*Excerto fornecido*
**********
É certo que a letra da lei é, por vezes, incerta, hipotética, equívoca, o que obriga, quando o elemento gramatical não fornece uma resposta clara e unívoca, a buscar a interpretação teleológica através dos restantes elementos lógicos de interpretação, designadamente o sistemático, tendo por pano de fundo a presunção de acerto do legislador (art.º 9º, n.º 3), visando obter uma interpretação de acordo com os fins cognoscíveis e as ideias fundamentais da regulação normativa, visto que “por trás de uma determinada intenção reguladora, estão valorações, aspirações e reflexões substantivas, que nela acharam expressão mais ou menos clara”.
Aliás, tarefa que a LGT impõe no n.º 1 do artigo 11.º, ao prescrever que “Na determinação do sentido das normas fiscais e na qualificação dos factos a que as mesmas se aplicam são observadas as regras e os princípios gerais de interpretação e aplicação das leis”.
Mas, porque “toda a disposição de direito tem um escopo a realizar, quer cumprir certa função e finalidade, para cujo conseguimento foi criada” e nenhum princípio jurídico existe isoladamente, antes “está ligado por nexos íntimos com outros princípios”, que “são membros de um grande todo”, então o intérprete deve socorrer-se de vários elementos interpretativos lógicos, de índole sistemática, histórica e racional ou teleológica, a fim de apurar o resultado da interpretação, que pode ser então declarativa (com um sentido consagrado no texto), restritiva (com um sentido que fica aquém do texto) ou extensiva, quando acaba por concluir que a letra do texto fica aquém do espírito da lei, pecando por defeito, ou seja, que o legislador quis dizer mais do que aquilo que efectivamente disse.
E porque as várias parcelas da lei não surgem de supetão mas antes fazendo parte do “desenrolar lógico de um plano”, a interpretação sistemática é incontornável, como justamente observa Saldanha Sanches
.
Ora, basta compararmos a teleologia associada à alínea a) e à alínea c) do n.º 1 do artigo 97.º-A, do CPPT, para imediatamente se concluir que o legislador deste diploma disse na alínea b) o que efectivamente queria dizer.
**********
*Listagem de registos*
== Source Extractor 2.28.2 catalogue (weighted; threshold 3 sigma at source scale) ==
**********
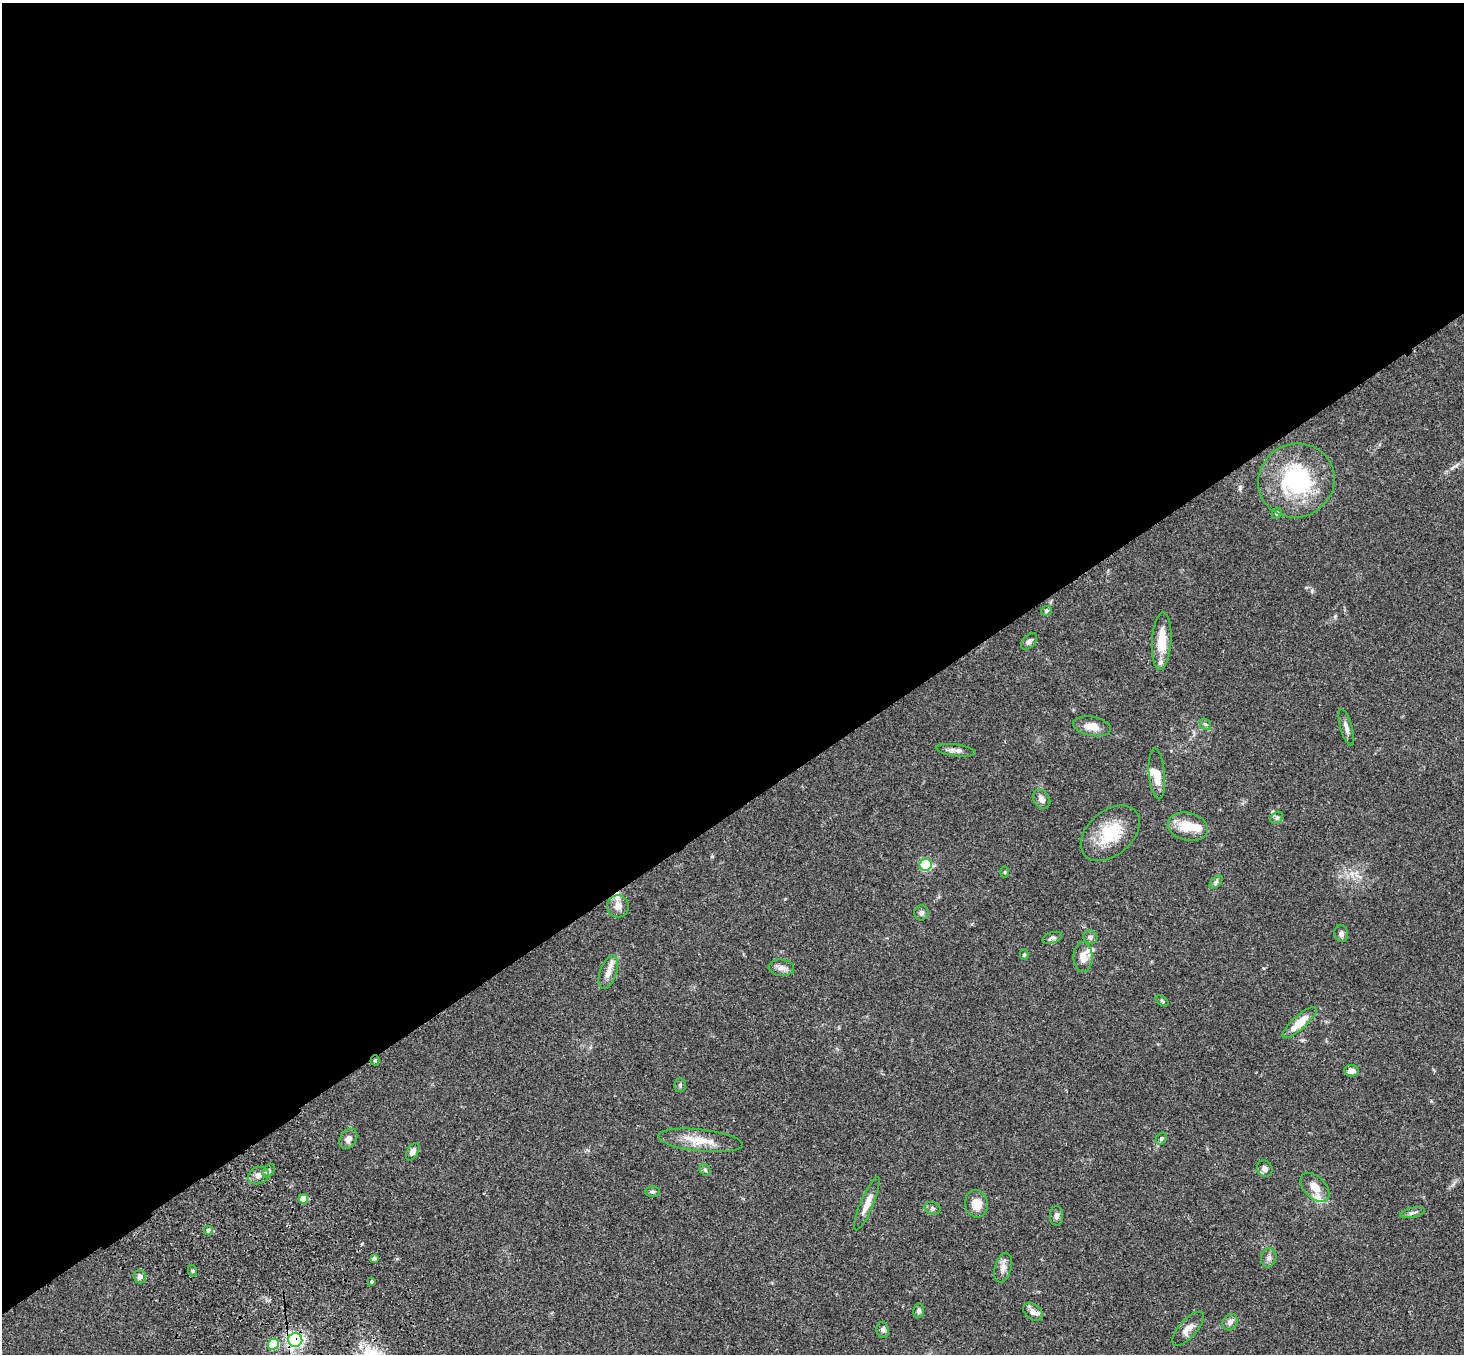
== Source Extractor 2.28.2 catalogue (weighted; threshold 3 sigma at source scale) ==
**********
*Tarefas*
1 – Explique, com base no excerto sobre interpretação das normas, por que motivo a interpretação sistemática é considerada incontornável. Responda em uma a três frases.
2 – Responda, a partir do excerto sobre interpretação das normas, às seguintes perguntas:
(a) Que artigo e número da LGT impõe a observância das regras e dos princípios gerais de interpretação e aplicação das leis?
(b) Que designação recebe o resultado interpretativo em que a letra do texto fica aquém do espírito da lei?
(c) Que presunção serve de pano de fundo à busca da interpretação teleológica?
3 – Dê seguimento ao excerto sobre interpretação das normas, começando logo após a última frase apresentada.

*Respostas*
1 – A interpretação sistemática é incontornável porque as várias parcelas da lei não surgem de supetão. Pelo contrário, fazem parte do "desenrolar lógico de um plano".

2 –
(a) O n.º 1 do artigo 11.º.
(b) Interpretação extensiva.
(c) A presunção de acerto do legislador (art.º 9º, n.º 3).

3 –
Se na alínea a) não há dúvidas de que a utilidade económica do pedido corresponde ao montante de imposto impugnado e já liquidado, ou seja, a quantia certa e líquida que na procedência da impugnação o impugnante deixará de pagar ou lhe será devolvida, já na alínea c) não é o montante do imposto que representa o valor da causa mas antes o valor patrimonial contestado, que servirá para o cálculo desse imposto.
Quer isto dizer que nestes dois casos o legislador se guiou por um critério objectivo na determinação do valor da causa, com o horizonte posto na utilidade económica do pedido; se assim é nestes dois casos, então por que razão a determinação do valor da causa, no caso da alínea b), devia ser fixada com base em critérios subjectivos, como a tese propugnada pelo impugnado e acolhida no acórdão em causa pressupõe?
Não cremos que tenha sido essa a intenção do legislador. Também na alínea b) se constata que este pretendeu consagrar um critério objectivo de determinação do valor da causa, baseado numa realidade com expressão monetária: o valor contestado da matéria tributável.
É claro que subjacente ao argumento do impugnado está a tese de que a determinação concreta do valor da causa se faz (fez) ao abrigo da alínea a). Todavia, esta tese é inaceitável, como já se demonstrou, reiterando-se que é patente que a norma visa o imposto liquidado e não o hipotético imposto a liquidar no futuro.
Isto é, partindo do pressuposto de que o legislador soube exprimir o seu pensamento em termos adequados, a fórmula da alínea a) não deixa margem para quaisquer dúvidas interpretativas, de que o objecto da impugnação é a liquidação vigente na ordem jurídica, que obviamente só pode ser originada em factos tributários concretos, nunca numa presuntiva liquidação futura baseada em factos tributários hipotéticos, de produção posterior e incerta.
Por isso, uma tal interpretação viola, salvo o devido respeito pela opinião adversa, o disposto no artigo 9.º, n.º 2, do Código Civil, na medida em que se cai no vício apontado pela doutrina, anteriormente referido: o resultado da interpretação ser produto de um desvio à letra da lei com uma amplitude tal que o torna inaceitável.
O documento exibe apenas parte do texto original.